In the second round of ABINIT vs VASP comparison, I am using a bigger 128-atom supercell of Li2FeSiO4 with one k-point, as is customary for big supercells. Compared to the silicon supercell that was studied in round 1, this system is big enough to be able to scale well across a few nodes in a cluster. This will tell us something about the parallel scaling. These are the results using optimized settings for both VASP and ABINIT on the Matter cluster at NSC:
The parallel scaling of ABINIT is quite remarkable. It is superlinear for 1-4 nodes, and with 16 nodes the efficiency is still above 100%. Clearly, ABINIT is superior to VASP in terms of parallel scaling.
So should we all run ABINIT and enjoy tremendous speed-ups? The astute reader will notice that I have played a trick and only showed the normalized results. The chart above does not show the actual speed, only the parallel scaling relative to a single node run. The reason is that I want to compare to ideal linear scaling. Comparing actual speed, however, reveals another picture:
VASP is 4x faster than ABINIT, despite worse parallel scaling. It makes me wonder if I missed some setting in ABINIT that magically reduces all the data structures by half. In particular, I was expecting gamma-point only optimization options, but it does not seem to exist in ABINIT? So in order to make it at all comparable, I used the normal
-DNGZhalf version of VASP. For actual calculations with the gamma-point only version, VASP would be even faster than shown here.

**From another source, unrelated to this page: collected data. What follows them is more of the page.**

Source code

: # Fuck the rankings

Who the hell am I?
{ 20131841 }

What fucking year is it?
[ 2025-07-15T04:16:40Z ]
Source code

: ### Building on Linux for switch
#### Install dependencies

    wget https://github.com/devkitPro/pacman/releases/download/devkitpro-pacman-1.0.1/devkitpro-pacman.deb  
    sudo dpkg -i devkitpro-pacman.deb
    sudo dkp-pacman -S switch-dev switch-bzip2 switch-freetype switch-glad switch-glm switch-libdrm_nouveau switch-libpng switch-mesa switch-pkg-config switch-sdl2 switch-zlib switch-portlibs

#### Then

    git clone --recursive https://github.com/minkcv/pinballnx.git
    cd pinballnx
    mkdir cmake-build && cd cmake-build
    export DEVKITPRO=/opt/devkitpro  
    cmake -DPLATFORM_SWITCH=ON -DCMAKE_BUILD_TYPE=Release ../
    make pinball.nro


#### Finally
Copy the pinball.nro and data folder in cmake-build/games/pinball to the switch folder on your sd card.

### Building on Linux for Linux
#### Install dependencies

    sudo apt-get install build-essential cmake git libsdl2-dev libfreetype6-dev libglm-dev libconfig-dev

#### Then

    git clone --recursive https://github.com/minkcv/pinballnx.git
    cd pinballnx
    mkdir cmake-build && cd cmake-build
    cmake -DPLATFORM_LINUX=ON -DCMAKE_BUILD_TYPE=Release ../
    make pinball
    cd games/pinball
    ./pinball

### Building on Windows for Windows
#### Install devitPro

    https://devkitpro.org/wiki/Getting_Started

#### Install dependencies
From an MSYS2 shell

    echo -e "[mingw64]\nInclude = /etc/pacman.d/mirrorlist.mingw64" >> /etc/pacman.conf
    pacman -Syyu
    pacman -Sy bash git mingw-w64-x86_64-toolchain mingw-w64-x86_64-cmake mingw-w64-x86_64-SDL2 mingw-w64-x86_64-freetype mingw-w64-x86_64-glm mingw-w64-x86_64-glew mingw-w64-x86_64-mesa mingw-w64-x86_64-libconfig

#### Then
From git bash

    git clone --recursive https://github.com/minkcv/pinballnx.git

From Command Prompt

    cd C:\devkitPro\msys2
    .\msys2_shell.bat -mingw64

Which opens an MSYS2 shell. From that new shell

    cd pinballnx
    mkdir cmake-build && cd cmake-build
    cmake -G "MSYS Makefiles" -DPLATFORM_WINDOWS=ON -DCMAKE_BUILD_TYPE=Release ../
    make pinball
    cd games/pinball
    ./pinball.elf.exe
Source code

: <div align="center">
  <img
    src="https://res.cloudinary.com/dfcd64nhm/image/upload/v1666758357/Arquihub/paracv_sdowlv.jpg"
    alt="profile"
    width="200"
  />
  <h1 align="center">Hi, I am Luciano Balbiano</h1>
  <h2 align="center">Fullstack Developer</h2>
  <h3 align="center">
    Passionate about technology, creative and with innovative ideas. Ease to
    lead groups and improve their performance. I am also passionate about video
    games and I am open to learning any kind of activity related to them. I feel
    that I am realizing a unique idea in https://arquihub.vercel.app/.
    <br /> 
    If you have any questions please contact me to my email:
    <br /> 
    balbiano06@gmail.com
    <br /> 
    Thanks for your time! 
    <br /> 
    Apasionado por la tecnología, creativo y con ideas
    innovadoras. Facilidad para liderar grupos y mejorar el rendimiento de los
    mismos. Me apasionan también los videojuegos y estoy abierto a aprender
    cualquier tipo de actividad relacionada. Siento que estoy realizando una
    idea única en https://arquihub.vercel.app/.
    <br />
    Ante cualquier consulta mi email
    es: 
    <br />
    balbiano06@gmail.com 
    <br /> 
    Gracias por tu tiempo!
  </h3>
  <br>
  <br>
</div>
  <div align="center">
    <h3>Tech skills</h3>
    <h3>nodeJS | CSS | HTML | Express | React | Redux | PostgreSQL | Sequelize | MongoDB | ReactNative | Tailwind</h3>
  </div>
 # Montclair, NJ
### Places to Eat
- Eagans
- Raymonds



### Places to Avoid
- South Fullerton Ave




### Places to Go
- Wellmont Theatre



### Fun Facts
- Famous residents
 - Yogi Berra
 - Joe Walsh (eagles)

Parallelization settings in ABINIT
ABINIT can parallelize over k-points, spin, bands and FFTs. Here, it is just 1 k-point, and no spin polarization, so there are two influential parameters which affects parallelization: npbands and npfft. The general recommendation in the ABINIT manual is to use
npbands = number of cores, and
npftt=1 for runs of up to a few nodes, and to aim for
npband >= 4*npfft for wide parallel runs. Just like NPAR needs to be optimized for VASP, different npband and npfft combinations should be tested for ABINIT. These are the values I found, and what I used to generate the comparison above:
The general rule from the manual does not hold exactly here. Using only band parallelization is optimal for a single node, but once we run across nodes in the network, we need to activate the FFT parallelization for best performance. The rule seems to be:
npbands = 8 (cores per node?)
npfft = number of compute nodes
The choice can be quite influential: with 16 nodes, npband=128/npfft=1 is almost three times slower. But please keep in mind that these settings may not be universal.